Your instructions:
Please extract each line of the entries below that contains the string "METHOD". Case counts.

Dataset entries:
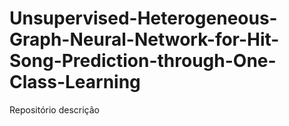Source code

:# Unsupervised-Heterogeneous-Graph-Neural-Network-for-Hit-Song-Prediction-through-One-Class-Learning
Repositório descrição
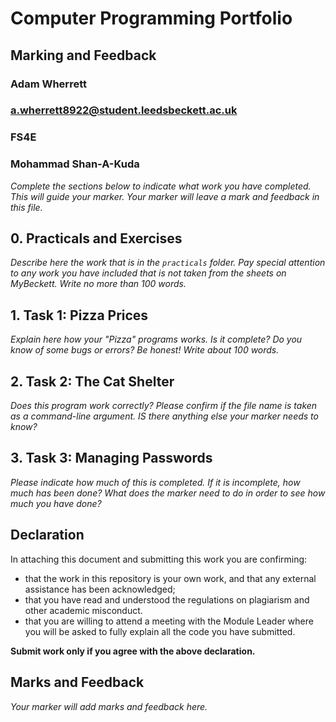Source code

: # Computer Programming Portfolio

## Marking and Feedback

### Adam Wherrett

### a.wherrett8922@student.leedsbeckett.ac.uk

### FS4E

### Mohammad Shan-A-Kuda

*Complete the sections below to indicate what work you have completed. This will guide your marker. 
Your marker will leave a mark and feedback in this file.*

## 0. Practicals and Exercises

*Describe here the work that is in the ``practicals`` folder. Pay special attention
to any work you have included that is not taken from the sheets on MyBeckett. Write no more than 100 words.*

## 1. Task 1: Pizza Prices

*Explain here how your "Pizza" programs works. Is it complete? Do you know of some bugs or errors? Be honest!
Write about 100 words.*

## 2. Task 2: The Cat Shelter

*Does this program work correctly? Please confirm if the file name is taken as a command-line argument. IS there
anything else your marker needs to know?*

## 3. Task 3: Managing Passwords

*Please indicate how much of this is completed. If it is incomplete, how much has been done? What does the marker
need to do in order to see how much you have done?*

## Declaration

In attaching this document and submitting this work you are confirming:

- that the work in this repository is your own work, and that  any external assistance has been acknowledged;
-  that you have read and understood the regulations on plagiarism and other academic misconduct.
-  that you are willing to attend a meeting with the Module Leader where you will be asked to
   fully explain all the code you have submitted.

**Submit work only if you agree with the above declaration.**

## Marks and Feedback

*Your marker will add marks and feedback here.*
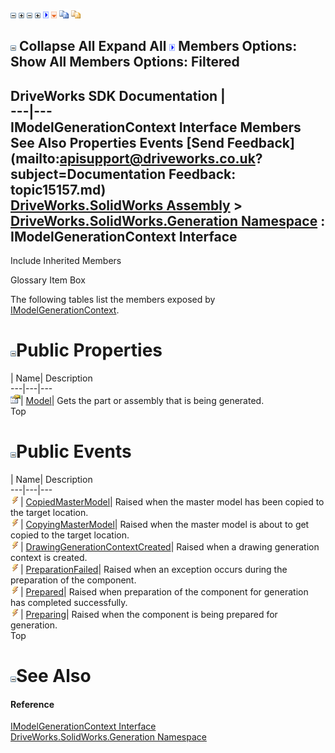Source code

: ![](dotnetimages/collapse.gif) ![](dotnetimages/expand.gif) ![](dotnetimages/collapse.gif) ![](dotnetimages/expand.gif) ![](dotnetimages/drpdown.gif) ![](dotnetimages/drpdown_orange.gif) ![](dotnetimages/copycode.gif) ![](dotnetimages/copycodeHighlight.gif)

![](dotnetimages/collapse.gif) Collapse All Expand All ![](dotnetimages/drpdown.gif) Members Options: Show All  Members Options: Filtered   
---  
DriveWorks SDK Documentation  |   
---|---  
IModelGenerationContext Interface Members   
See Also Properties Events [Send Feedback](mailto:apisupport@driveworks.co.uk?subject=Documentation Feedback: topic15157.md)  
[DriveWorks.SolidWorks Assembly](topic13342.md) > [DriveWorks.SolidWorks.Generation Namespace](topic15094.md) : IModelGenerationContext Interface  
---  
  
Include Inherited Members    


Glossary Item Box

The following tables list the members exposed by [IModelGenerationContext](topic15157.md).

# ![](dotnetimages/collapse.gif)Public Properties

| Name| Description  
---|---|---  
![ Property](dotnetimages/Property.gif)| [Model](topic15162.md)| Gets the part or assembly that is being generated.   
Top

# ![](dotnetimages/collapse.gif)Public Events

| Name| Description  
---|---|---  
![ Event](dotnetimages/Event.gif)| [CopiedMasterModel](topic15163.md)| Raised when the master model has been copied to the target location.   
![ Event](dotnetimages/Event.gif)| [CopyingMasterModel](topic15164.md)| Raised when the master model is about to get copied to the target location.   
![ Event](dotnetimages/Event.gif)| [DrawingGenerationContextCreated](topic15165.md)| Raised when a drawing generation context is created.   
![ Event](dotnetimages/Event.gif)| [PreparationFailed](topic15166.md)| Raised when an exception occurs during the preparation of the component.   
![ Event](dotnetimages/Event.gif)| [Prepared](topic15167.md)| Raised when preparation of the component for generation has completed successfully.   
![ Event](dotnetimages/Event.gif)| [Preparing](topic15168.md)| Raised when the component is being prepared for generation.   
Top

# ![](dotnetimages/collapse.gif)See Also

#### Reference

[IModelGenerationContext Interface](topic15157.md)   
[DriveWorks.SolidWorks.Generation Namespace](topic15094.md)


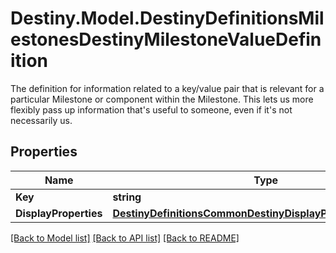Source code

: # Destiny.Model.DestinyDefinitionsMilestonesDestinyMilestoneValueDefinition
The definition for information related to a key/value pair that is relevant for a particular Milestone or component within the Milestone.   This lets us more flexibly pass up information that's useful to someone, even if it's not necessarily us.

## Properties

Name | Type | Description | Notes
------------ | ------------- | ------------- | -------------
**Key** | **string** |  | [optional] 
**DisplayProperties** | [**DestinyDefinitionsCommonDestinyDisplayPropertiesDefinition**](DestinyDefinitionsCommonDestinyDisplayPropertiesDefinition.md) |  | [optional] 

[[Back to Model list]](../README.md#documentation-for-models) [[Back to API list]](../README.md#documentation-for-api-endpoints) [[Back to README]](../README.md)

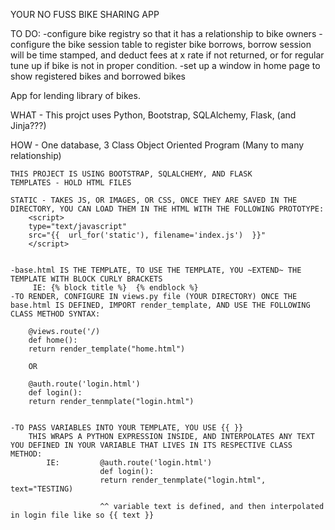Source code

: YOUR NO FUSS BIKE SHARING APP 


TO DO:
-configure bike registry so that it has a relationship to bike owners
-configure the bike session table to register bike borrows, borrow session will be time stamped, and deduct fees at x rate if not returned, or for regular tune up if bike is not in proper condition.
-set up a window in home page to show registered bikes and borrowed bikes

App for lending library of bikes.

WHAT - This projct uses Python, Bootstrap, SQLAlchemy, Flask, (and Jinja???)

HOW - One database, 3 Class Object Oriented Program (Many to many relationship)

    THIS PROJECT IS USING BOOTSTRAP, SQLALCHEMY, AND FLASK
    TEMPLATES - HOLD HTML FILES

    STATIC - TAKES JS, OR IMAGES, OR CSS, ONCE THEY ARE SAVED IN THE DIRECTORY, YOU CAN LOAD THEM IN THE HTML WITH THE FOLLOWING PROTOTYPE: 
        <script>
        type="text/javascript"
        src="{{  url_for('static'), filename='index.js')  }}"
        </script>
    

    -base.html IS THE TEMPLATE, TO USE THE TEMPLATE, YOU ~EXTEND~ THE TEMPLATE WITH BLOCK CURLY BRACKETS
         IE: {% block title %}  {% endblock %}
    -TO RENDER, CONFIGURE IN views.py file (YOUR DIRECTORY) ONCE THE base.html IS DEFINED, IMPORT render_template, AND USE THE FOLLOWING CLASS METHOD SYNTAX:

        @views.route('/)
        def home():
        return render_template("home.html")

        OR

        @auth.route('login.html')
        def login():
        return render_tenmplate("login.html")

    
    -TO PASS VARIABLES INTO YOUR TEMPLATE, YOU USE {{ }}
        THIS WRAPS A PYTHON EXPRESSION INSIDE, AND INTERPOLATES ANY TEXT YOU DEFINED IN YOUR VARIABLE THAT LIVES IN ITS RESPECTIVE CLASS METHOD:
            IE:         @auth.route('login.html')
                        def login():
                        return render_tenmplate("login.html", text="TESTING)

                        ^^ variable text is defined, and then interpolated in login file like so {{ text }}

    
    
    
    
    
    
    
    
    
    
    
    
    
    
    
    
    
    
    
    
    
    
    
    
    
    



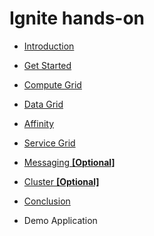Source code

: # Ignite hands-on

- [Introduction](./guide/introduction.md)
- [Get Started](./guide/get-started.md)
- [Compute Grid](./guide/part1_compute-grid.md)
- [Data Grid](./guide/part2_data-grid.md)
- [Affinity](./guide/part3_affinity.md)
- [Service Grid](./guide/part4_service-grid.md)
- [Messaging **[Optional]**](./guide/part5_messaging.md)
- [Cluster **[Optional]**](./guide/part6_cluster.md)
- [Conclusion](./guide/conclusion.md)

- Demo Application
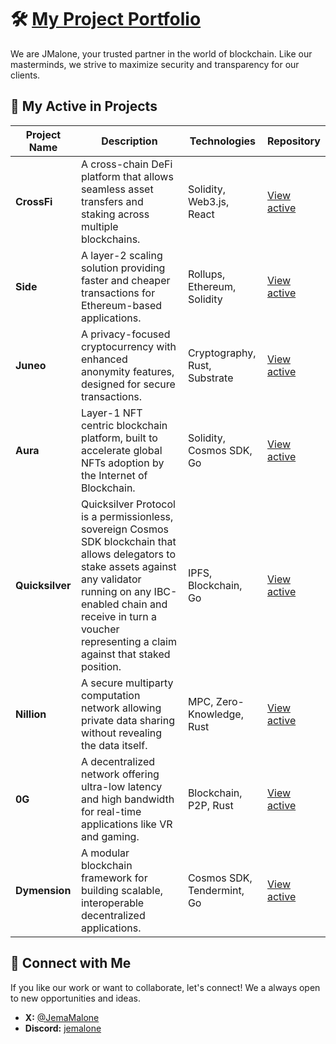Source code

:# 🛠️ [My Project Portfolio](https://jmalone.gitbook.io/jmalone)

We are JMalone, your trusted partner in the world of blockchain. Like our masterminds, we strive to maximize security and transparency for our clients.

## 🚀 My Active in Projects

| Project Name | Description | Technologies | Repository |
|--------------|-------------|--------------|-------------|
| **CrossFi** | A cross-chain DeFi platform that allows seamless asset transfers and staking across multiple blockchains. | Solidity, Web3.js, React | [View active](https://test.xfiscan.com/validators/mxvaloper1d5vdaj0plktfw409tqhh44lwynx8r3ddr077zw) |
| **Side** | A layer-2 scaling solution providing faster and cheaper transactions for Ethereum-based applications. | Rollups, Ethereum, Solidity | [View active](https://testnet.side.explorers.guru/not-found) |
| **Juneo** | A privacy-focused cryptocurrency with enhanced anonymity features, designed for secure transactions. | Cryptography, Rust, Substrate | [View active](https://socotra.mcnscan.io/chain/RiGmRejNtEiwwL8dFtWfV5A8mbg7oFMwhFjLcteNYFXKsBzKY) |
| **Aura** | Layer-1 NFT centric blockchain platform, built to accelerate global NFTs adoption by the Internet of Blockchain. | Solidity, Cosmos SDK, Go | [View active](https://jm.frayken.lol/jmalone) |
| **Quicksilver** | Quicksilver Protocol is a permissionless, sovereign Cosmos SDK blockchain that allows delegators to stake assets against any validator running on any IBC-enabled chain and receive in turn a voucher representing a claim against that staked position. | IPFS, Blockchain, Go | [View active](https://jm.frayken.lol/jmalone) |
| **Nillion** | A secure multiparty computation network allowing private data sharing without revealing the data itself. | MPC, Zero-Knowledge, Rust | [View active](https://testnet.nillion.explorers.guru/validator/nillionvaloper18yevchysrxy6hfv502xtu2rcchcfarrwe7t9x6) |
| **0G** | A decentralized network offering ultra-low latency and high bandwidth for real-time applications like VR and gaming. | Blockchain, P2P, Rust | [View active](https://explorer.validator247.com/zero-gravity-testnet/staking/0gvaloper1teglxdw4f69h7tc9wxw78nu9q4k4kg33pwplrx) |
| **Dymension** | A modular blockchain framework for building scalable, interoperable decentralized applications. | Cosmos SDK, Tendermint, Go | [View active](https://devnet.dymension.xyz/rollapp/jmalone_2241466-1/metrics) |

## 📱 Connect with Me

If you like our work or want to collaborate, let's connect! We a always open to new opportunities and ideas.

- **X:** [@JemaMalone](https://x.com/JemaMalone)
- **Discord:** [jemalone](https://discord.com/users/961409423828455424)
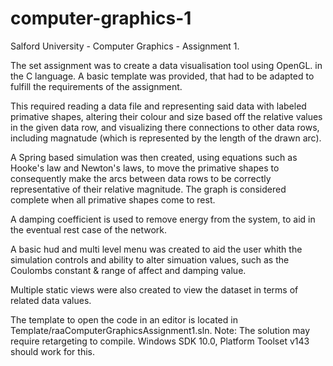 # computer-graphics-1
Salford University - Computer Graphics - Assignment 1. 

The set assignment was to create a data visualisation tool using OpenGL. in the C language. A basic template was provided, that had to be adapted to fulfill the requirements of the assignment.

This required reading a data file and representing said data with labeled primative shapes, altering their colour and size based off the relative values in the given data row, and visualizing there connections to other data rows, including magnatude (which is represented by the length of the drawn arc). 

A Spring based simulation was then created, using equations such as Hooke's law and Newton's laws, to move the primative shapes to consequently make the arcs between data rows to be correctly representative of their relative magnitude. The graph is considered complete when all primative shapes come to rest.

A damping coefficient is used to remove energy from the system, to aid in the eventual rest case of the network. 

A basic hud and multi level menu was created to aid the user whith the simulation controls and ability to alter simuation values, such as the Coulombs constant & range of affect and damping value.

Multiple static views were also created to view the dataset in terms of related data values. 

The template to open the code in an editor is located in Template/raaComputerGraphicsAssignment1.sln. Note: The solution may require retargeting to compile. Windows SDK 10.0, Platform Toolset v143 should work for this.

Solution:
    -TO RENDER, CONFIGURE IN views.py file (YOUR DIRECTORY) ONCE THE base.html IS DEFINED, IMPORT render_template, AND USE THE FOLLOWING CLASS METHOD SYNTAX:
        THIS WRAPS A PYTHON EXPRESSION INSIDE, AND INTERPOLATES ANY TEXT YOU DEFINED IN YOUR VARIABLE THAT LIVES IN ITS RESPECTIVE CLASS METHOD:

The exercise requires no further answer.